Hacker News new | ask | show | jobs
by cesarb 3094 days ago
Given the recently disclosed vulnerabilities, instead of a cryptocurrency miner, it could be a Spectre exploit trying to scan and exfiltrate data from the computer's memory. We might be now at the point where disabling all Javascript for non-HTTPS pages is a good default.
1 comments

Why do HTTPS pages get a pass? Between CDNs and ad networks, there's a ton of code out there. At some point, we decided that a magical protective box could make it okay for random people on the internet to run code on our machines. We keep finding this premise to be flawed, with Applets, and with Flash, and now with Javascript, and we always say "oh, if only we had a better protective box, it would have prevented this specific form of attack". Maybe the premise is flawed. Maybe no box is strong enough. Maybe we should stop running code from websites.
> Maybe we should stop running code from websites.

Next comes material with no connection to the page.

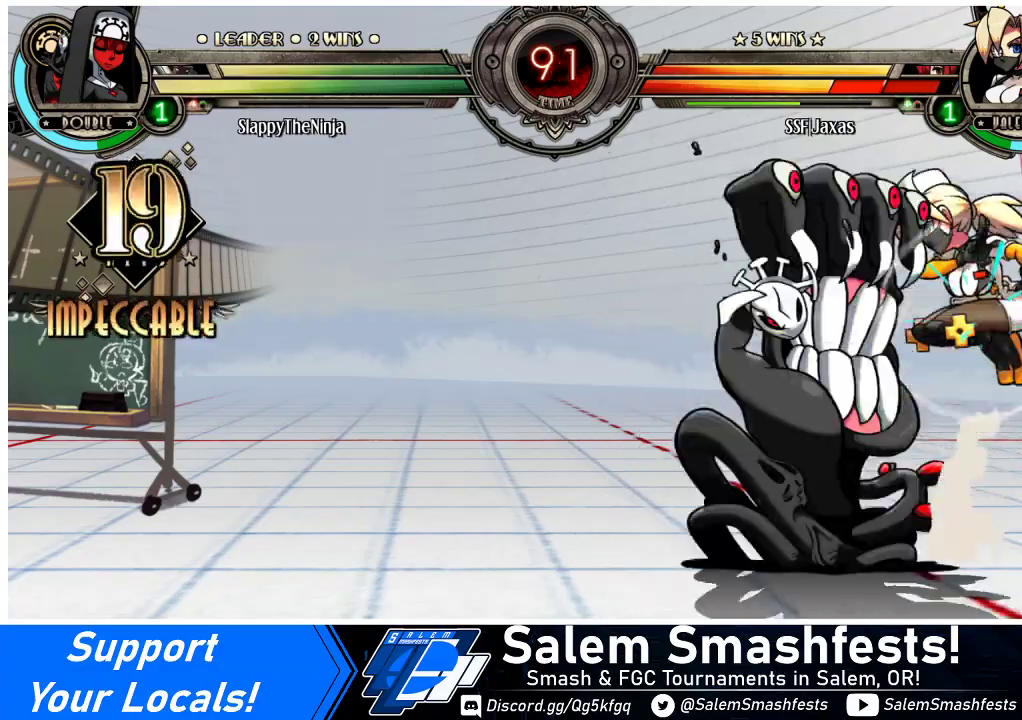
{"buttons": [], "events": [[167, "DPAD_UP", "up"], [233, "SQUARE", "down"], [333, "SQUARE", "up"], [433, "DPAD_RIGHT", "up"]]}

Which would mean that even something as simple as an up-vote on a comment would require a full page refresh from the server. The lag would probably kill most social media.

You could be on to something there.

> as simple as an up-vote on a comment would require a full page refresh

There are certainly ways to solve this declaratively.

One of them being making all form submits asynchronous and not reload the entire page. Or the server sends only the bytes that it changes back.